Vernissage am 14. September von 18:00 - 21:00 Uhr Der Künstler ist anwesend

Die Auseinandersetzung mit politischen, historischen und territorialen Themen lässt sich als ein subjektiv und zugleich abstrakt verarbeitetes Charakteristikum in Yuri Leidermans Werk ablesen. Für die Galerie Traversée stellt er -in Form einer spezifischen Auswahl aus Arbeiten der Reihe GEOPOETICS- ein exemplarisches Statement seines Zu- und Umgangs mit Realität, ihrer Fiktion und Sinnstiftung zusammen. Sein künstlerisches Vorgehen ist dabei gleichermaßen konzeptionell, rationalistisch, sowie von persönlichem Interesse geprägt und zeichnet sich durch distanzierende Parodierung und provokante Infragestellung von Ausdrucksmöglichkeiten der Bildsprache aus. Was bitte macht Jassir Arafats Portrait im Gänsestall, was die Abbildungen dunkelhäutiger Menschen gruppiert um ein Glas Milch? Die Ausstellung verbreitet keine eindeutigen Botschaften, bietet keine Antworten auf Fragen, lediglich ein Fokussieren der Aufmerksamkeit auf die Fähigkeit von Kunst, mit parodierenden, verfremdenden und formalistischen Verfahren, Welt durch Bilder und Sprache scharfsinnig zu poetisieren oder auch ad absurdum zu führen. Ideologiekritische Reflexion und politische Wachsamkeit sind dabei unerlässlich.

Wir begegnen Kunstwerken, die nicht allein nach ihrer Erscheinungsweise oder optischen Attraktivität zu beurteilen sind, sondern vielmehr nach einer „Methode des Denkens“ (Carl André), die auch maßgeblich davon lebt, Gedanken umzudrehen. Das Werk an sich lässt sich als Teil eines Beziehungsnetzes verstehen und als Einladung zum Dialog. Dass Logik und ihre Anknüpfung an die Realität nebensächlich sind, mal vorhanden sind, mal wieder verschwinden, verhilft dem künstlerischen Werk zu einer attraktiven Rätselhaftigkeit, die das Assoziations- Reflektions- und Interpretationsvermögen des Betrachters herausfordern, auch zu der Fähigkeit und der Freiheit, sich auf Paradoxien und Fantastisches einzulassen, Ungewisses auszuhalten oder ins Nichts auszulaufen.
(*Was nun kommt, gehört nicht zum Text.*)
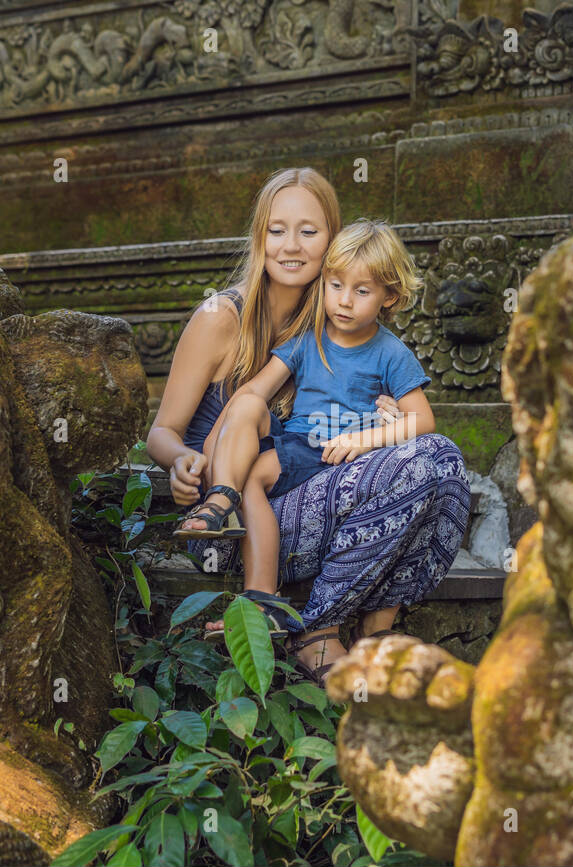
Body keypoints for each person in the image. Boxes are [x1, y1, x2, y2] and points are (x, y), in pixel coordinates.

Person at [145, 168, 470, 681]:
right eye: (277, 230)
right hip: (231, 525)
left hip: (315, 487)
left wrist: (380, 428)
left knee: (443, 461)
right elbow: (160, 432)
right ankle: (313, 629)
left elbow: (398, 416)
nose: (291, 245)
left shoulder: (336, 321)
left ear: (333, 241)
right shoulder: (221, 317)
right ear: (260, 238)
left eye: (309, 231)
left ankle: (376, 627)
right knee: (423, 460)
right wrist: (185, 460)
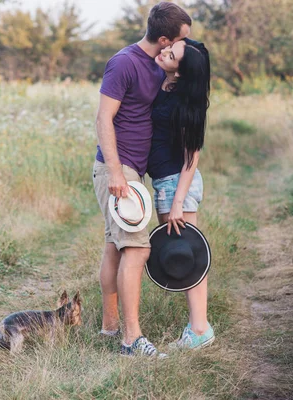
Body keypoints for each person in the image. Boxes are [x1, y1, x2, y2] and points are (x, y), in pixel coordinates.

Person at [93, 2, 191, 357]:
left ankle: (109, 327)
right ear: (163, 38)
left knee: (114, 246)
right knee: (137, 247)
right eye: (179, 41)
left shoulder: (156, 66)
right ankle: (131, 341)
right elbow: (104, 119)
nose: (180, 48)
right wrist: (117, 172)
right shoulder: (123, 63)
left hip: (134, 169)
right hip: (116, 169)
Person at [147, 38, 215, 349]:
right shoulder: (166, 83)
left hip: (177, 184)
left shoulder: (187, 102)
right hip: (164, 182)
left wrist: (177, 203)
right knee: (181, 253)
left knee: (189, 255)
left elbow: (191, 158)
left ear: (181, 70)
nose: (163, 53)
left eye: (171, 55)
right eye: (167, 47)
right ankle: (198, 328)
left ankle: (200, 331)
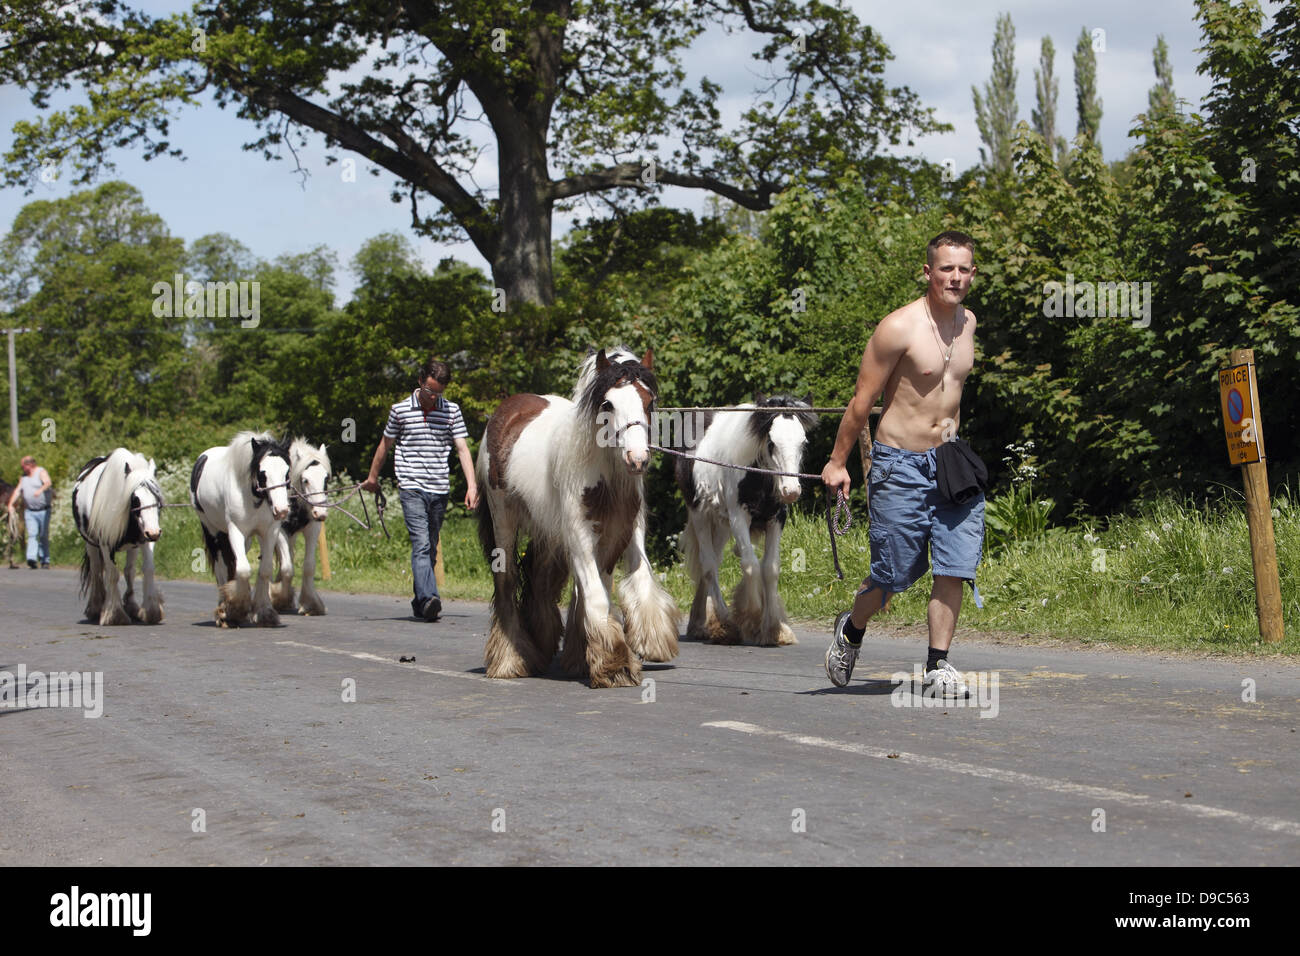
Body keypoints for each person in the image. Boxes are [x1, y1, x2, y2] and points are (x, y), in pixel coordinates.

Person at [820, 231, 985, 695]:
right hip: (899, 465)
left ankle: (937, 664)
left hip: (952, 462)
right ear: (928, 272)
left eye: (964, 269)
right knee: (895, 574)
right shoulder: (897, 328)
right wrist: (838, 463)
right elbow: (860, 403)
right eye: (946, 268)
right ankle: (852, 629)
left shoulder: (968, 323)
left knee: (956, 563)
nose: (955, 277)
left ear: (973, 274)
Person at [361, 358, 478, 622]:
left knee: (431, 546)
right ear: (419, 382)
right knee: (422, 544)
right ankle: (429, 598)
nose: (434, 397)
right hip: (411, 486)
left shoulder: (452, 411)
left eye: (439, 393)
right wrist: (372, 477)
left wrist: (472, 486)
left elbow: (462, 449)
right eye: (430, 391)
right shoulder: (400, 410)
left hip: (439, 487)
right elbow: (385, 444)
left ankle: (420, 602)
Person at [8, 455, 52, 569]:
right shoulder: (23, 478)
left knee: (43, 535)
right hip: (30, 511)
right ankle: (31, 558)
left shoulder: (41, 472)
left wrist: (40, 490)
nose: (22, 468)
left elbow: (48, 483)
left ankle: (45, 559)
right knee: (32, 534)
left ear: (29, 465)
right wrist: (11, 504)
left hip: (43, 510)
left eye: (23, 466)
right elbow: (18, 491)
„Im Grunde besteht die Idee der Geopoetik darin, dass Ethnie, Politik, Rassen und Völker, also das, was als Basis für jede Art Erfindung dient, sich selbstständig in nicht existierende Objekte verwandelten, ähnlich wie kleine Ovale, Schachteln, Kommödchen und Schränke. Als gäbe es tatsächlich eine handelnde „Personnage“, tatsächliche Repräsentanten des Volkes, doch eigentlich sind es lediglich Repräsentanten von Leistenkanten oder Repräsentanten von Kaffeeflecken. Im Grunde genommen sind es politische Invektiven, die man ausschließlich als poetische Invektiven verstehen sollte. Im Grunde genommen wird eine Geopolitik über Geologie und Poetik aufgestrichen und verteilt.“

(Yuri Leiderman, Bemerkungen zur Geopoetik)

Yuri Leiderman (*1963 in Odessa) lebt und arbeitet in Moskau und Berlin. Seit 1983 nimmt er an den Aktivitäten der Moskauer Konzeptualisten teil und ist (gemeinsam mit Pavel Pepperstein und Sergej Anufriev) Mitbegründer der seit 1987 bestehenden Gruppe der „Medical Hermeneutics“. 1990 löste er sich von den MedHermeneutiks und geht seither eigene Wege. Er war Teilnehmer der Manifesta 1996 in Rotterdam, der Sidney Biennale 1998, der Biennale Venedig 2003 und der Biennale Shanghai 2004. Seine Werke befinden sich in renommierten Sammlungen u.a. im Staatlichen Russischen Museum, Sankt Petersburg, Ludwig Museum, Budapest, in der Sammlung Ludwig, Aachen sowie im FNAC, Paris.